In the meantime, think about where you might put your money this year.

  • Citigroup (C) and other big banks including Bank of America (BAC), J.P. Morgan Chase (JPM) and Wells Fargo (WFC) will see double-digit percentage gains in 2015 on an improving economy and easing regulatory burdens.

The financial sector has been slowly moving toward ripe for some time now. The pace might pick up this year a bit, as the burdens of legal costs from the meltdown of 2008 start closing out. As well, some finality on the Dodd-Frank legislation will come into play. Clarity is a good thing for market players and when they see it, along with the dissipating legal costs, the above “prediction” just might become actualized.  

  • Dish Network jumped on board the á la carte television bandwagon Monday, announcing plans to offer a standalone streaming video service that includes about a dozen popular cable channels.

Another place to look for possible trades and/or investments is in the media streaming zone.
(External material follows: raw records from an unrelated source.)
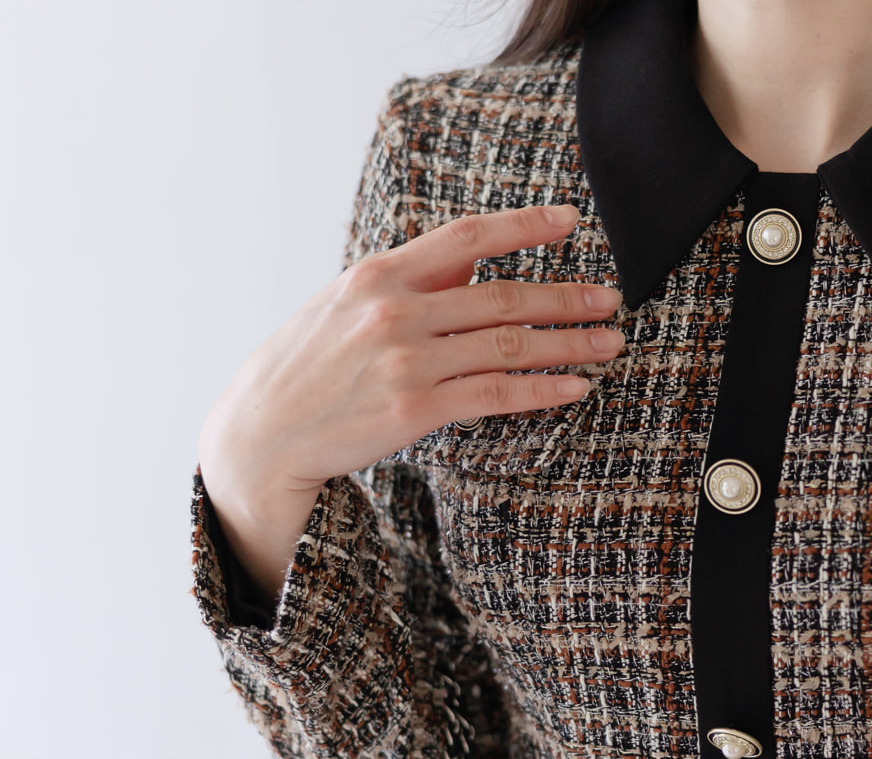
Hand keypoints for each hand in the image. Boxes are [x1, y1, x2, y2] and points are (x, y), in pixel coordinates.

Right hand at [198, 203, 622, 523]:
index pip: (467, 236)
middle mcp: (394, 309)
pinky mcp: (412, 408)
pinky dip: (541, 390)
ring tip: (608, 344)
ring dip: (568, 344)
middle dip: (567, 297)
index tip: (571, 221)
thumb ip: (409, 281)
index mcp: (379, 273)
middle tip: (611, 300)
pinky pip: (494, 393)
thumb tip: (471, 262)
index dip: (524, 226)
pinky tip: (574, 387)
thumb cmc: (307, 365)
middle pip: (503, 296)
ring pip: (508, 345)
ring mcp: (405, 359)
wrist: (260, 432)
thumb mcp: (345, 304)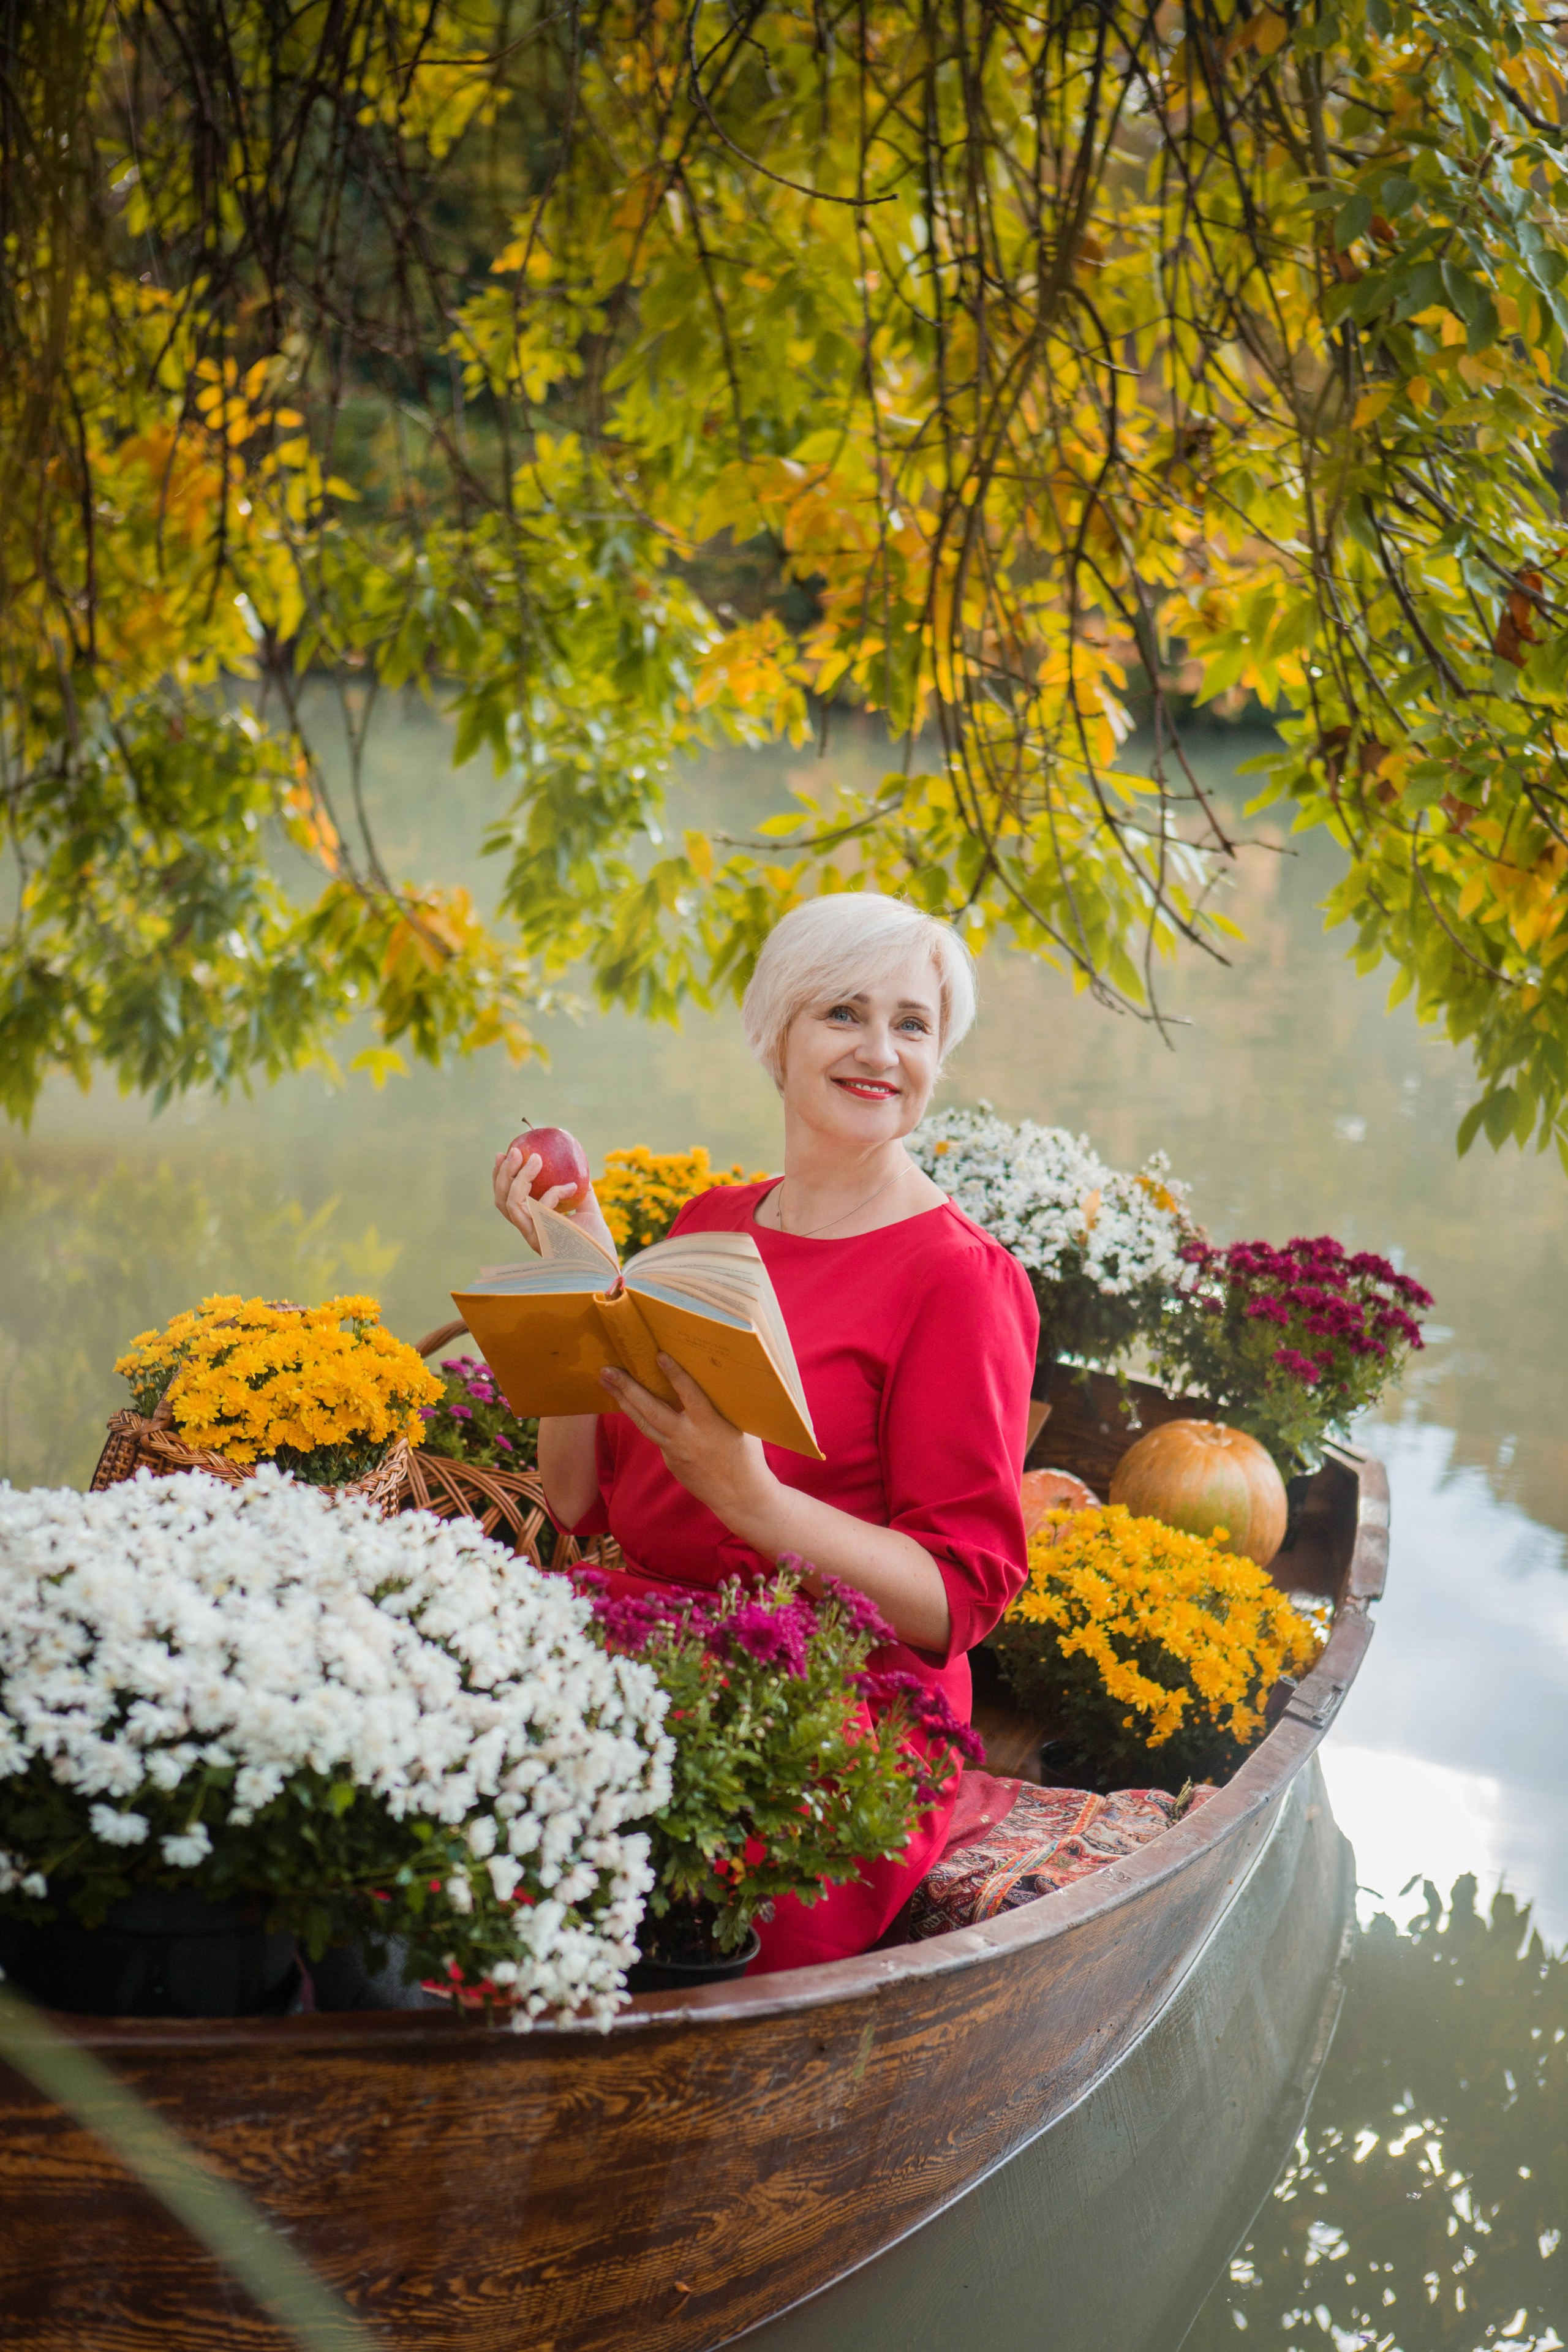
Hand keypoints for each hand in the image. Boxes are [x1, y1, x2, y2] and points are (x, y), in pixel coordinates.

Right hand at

Yes, you can look straight to the big dogs, but keep in there is some serious competition developing in this arena. My thinking is you go to the smaller players that supply the hardware and software for the streaming. For example, here is what is happening with Roku.

  • At this year’s CES show Roku CEO Anthony Wood announced partnerships with two Chinese TV manufacturers to build flat-screens running Roku’s own OS and hardware, eliminating the need for an external set-top box. Today, the US subsidiaries of those companies, Hisense and TCL have officially announced their Roku TV lineups.

The above are not trades, per se, but they do represent the idea well. As to the end-user, well, the consumer market will pick up in 2015, especially since the US and global consumers will have more discretionary income to spend on watching “a la carte” TV.

  • Low oil prices will last long enough for one of two events to happen. The first possibility, the one most traders and analysts seem to expect, is that Saudi Arabia will re-establish OPEC’s monopoly power once it achieves the true geopolitical or economic objectives that spurred it to trigger the slump.
  • The second possibility is that the global oil market will move toward normal competitive conditions in which prices are set by the marginal production costs, rather than Saudi or OPEC monopoly power. This may seem like a far-fetched scenario, but it is more or less how the oil market worked for two decades from 1986 to 2004.

Lower oil prices are the big reason global consumers will have more money to spend on TV, and they are not likely to go back up for some time. The first of the above two necessary events will not occur for a while, as US oil producers have been so successful hedging oil prices they can hold on for some time to come as prices go lower.

The second possibility will result from the first. Oil prices will be subject to supply and demand forces because everyone will be hard at work trying to capture and/or keep market share, especially as the next generation of fuel-efficient cars get on the road in 2015.

My point is – don’t worry about the falling market. The above will ensure it will come back, and when it does, be prepared to find some buys and then make your bets.